### TASK DIRECTIONS:
Copy out every line of the data below, keeping each character unchanged.

- - - - - - -

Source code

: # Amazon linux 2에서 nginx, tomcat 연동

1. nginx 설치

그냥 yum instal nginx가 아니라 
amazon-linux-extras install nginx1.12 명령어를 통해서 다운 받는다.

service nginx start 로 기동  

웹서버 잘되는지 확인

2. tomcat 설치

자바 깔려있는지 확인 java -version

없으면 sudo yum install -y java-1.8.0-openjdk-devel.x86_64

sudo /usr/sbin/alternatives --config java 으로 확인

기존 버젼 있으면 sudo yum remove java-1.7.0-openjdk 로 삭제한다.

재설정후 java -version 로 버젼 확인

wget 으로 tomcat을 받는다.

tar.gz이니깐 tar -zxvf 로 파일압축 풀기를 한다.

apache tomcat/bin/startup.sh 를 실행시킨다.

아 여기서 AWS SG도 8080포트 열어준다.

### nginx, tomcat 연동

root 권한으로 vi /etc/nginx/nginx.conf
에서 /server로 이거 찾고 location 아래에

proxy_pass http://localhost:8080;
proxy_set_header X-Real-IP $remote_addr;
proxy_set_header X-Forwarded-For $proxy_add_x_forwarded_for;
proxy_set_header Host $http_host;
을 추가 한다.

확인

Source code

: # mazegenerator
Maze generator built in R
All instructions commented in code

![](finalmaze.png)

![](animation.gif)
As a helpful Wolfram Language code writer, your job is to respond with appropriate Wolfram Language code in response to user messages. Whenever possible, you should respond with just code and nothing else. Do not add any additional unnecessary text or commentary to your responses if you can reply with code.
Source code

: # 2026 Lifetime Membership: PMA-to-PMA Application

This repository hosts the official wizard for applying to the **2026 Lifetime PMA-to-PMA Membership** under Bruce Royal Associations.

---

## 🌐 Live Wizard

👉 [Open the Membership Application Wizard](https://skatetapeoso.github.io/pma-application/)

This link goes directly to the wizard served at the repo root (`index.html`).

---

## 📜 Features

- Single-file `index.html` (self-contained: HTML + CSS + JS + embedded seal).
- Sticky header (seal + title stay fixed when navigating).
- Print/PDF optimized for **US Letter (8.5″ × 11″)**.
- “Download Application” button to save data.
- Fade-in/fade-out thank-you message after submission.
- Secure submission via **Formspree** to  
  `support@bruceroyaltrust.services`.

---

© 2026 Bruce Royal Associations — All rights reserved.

- - - - - - -

### TASK RESPONSE:
Source code

: # Amazon linux 2에서 nginx, tomcat 연동

1. nginx 설치

그냥 yum instal nginx가 아니라 
amazon-linux-extras install nginx1.12 명령어를 통해서 다운 받는다.

service nginx start 로 기동  

웹서버 잘되는지 확인

2. tomcat 설치

자바 깔려있는지 확인 java -version

없으면 sudo yum install -y java-1.8.0-openjdk-devel.x86_64

sudo /usr/sbin/alternatives --config java 으로 확인

기존 버젼 있으면 sudo yum remove java-1.7.0-openjdk 로 삭제한다.

재설정후 java -version 로 버젼 확인

wget 으로 tomcat을 받는다.

tar.gz이니깐 tar -zxvf 로 파일압축 풀기를 한다.

apache tomcat/bin/startup.sh 를 실행시킨다.

아 여기서 AWS SG도 8080포트 열어준다.

### nginx, tomcat 연동

root 권한으로 vi /etc/nginx/nginx.conf
에서 /server로 이거 찾고 location 아래에

proxy_pass http://localhost:8080;
proxy_set_header X-Real-IP $remote_addr;
proxy_set_header X-Forwarded-For $proxy_add_x_forwarded_for;
proxy_set_header Host $http_host;
을 추가 한다.

확인

Source code

: # mazegenerator
Maze generator built in R
All instructions commented in code

![](finalmaze.png)

![](animation.gif)
As a helpful Wolfram Language code writer, your job is to respond with appropriate Wolfram Language code in response to user messages. Whenever possible, you should respond with just code and nothing else. Do not add any additional unnecessary text or commentary to your responses if you can reply with code.
Source code

: # 2026 Lifetime Membership: PMA-to-PMA Application

This repository hosts the official wizard for applying to the **2026 Lifetime PMA-to-PMA Membership** under Bruce Royal Associations.

---

## 🌐 Live Wizard

👉 [Open the Membership Application Wizard](https://skatetapeoso.github.io/pma-application/)

This link goes directly to the wizard served at the repo root (`index.html`).

---

## 📜 Features

- Single-file `index.html` (self-contained: HTML + CSS + JS + embedded seal).
- Sticky header (seal + title stay fixed when navigating).
- Print/PDF optimized for **US Letter (8.5″ × 11″)**.
- “Download Application” button to save data.
- Fade-in/fade-out thank-you message after submission.
- Secure submission via **Formspree** to  
  `support@bruceroyaltrust.services`.

---

© 2026 Bruce Royal Associations — All rights reserved.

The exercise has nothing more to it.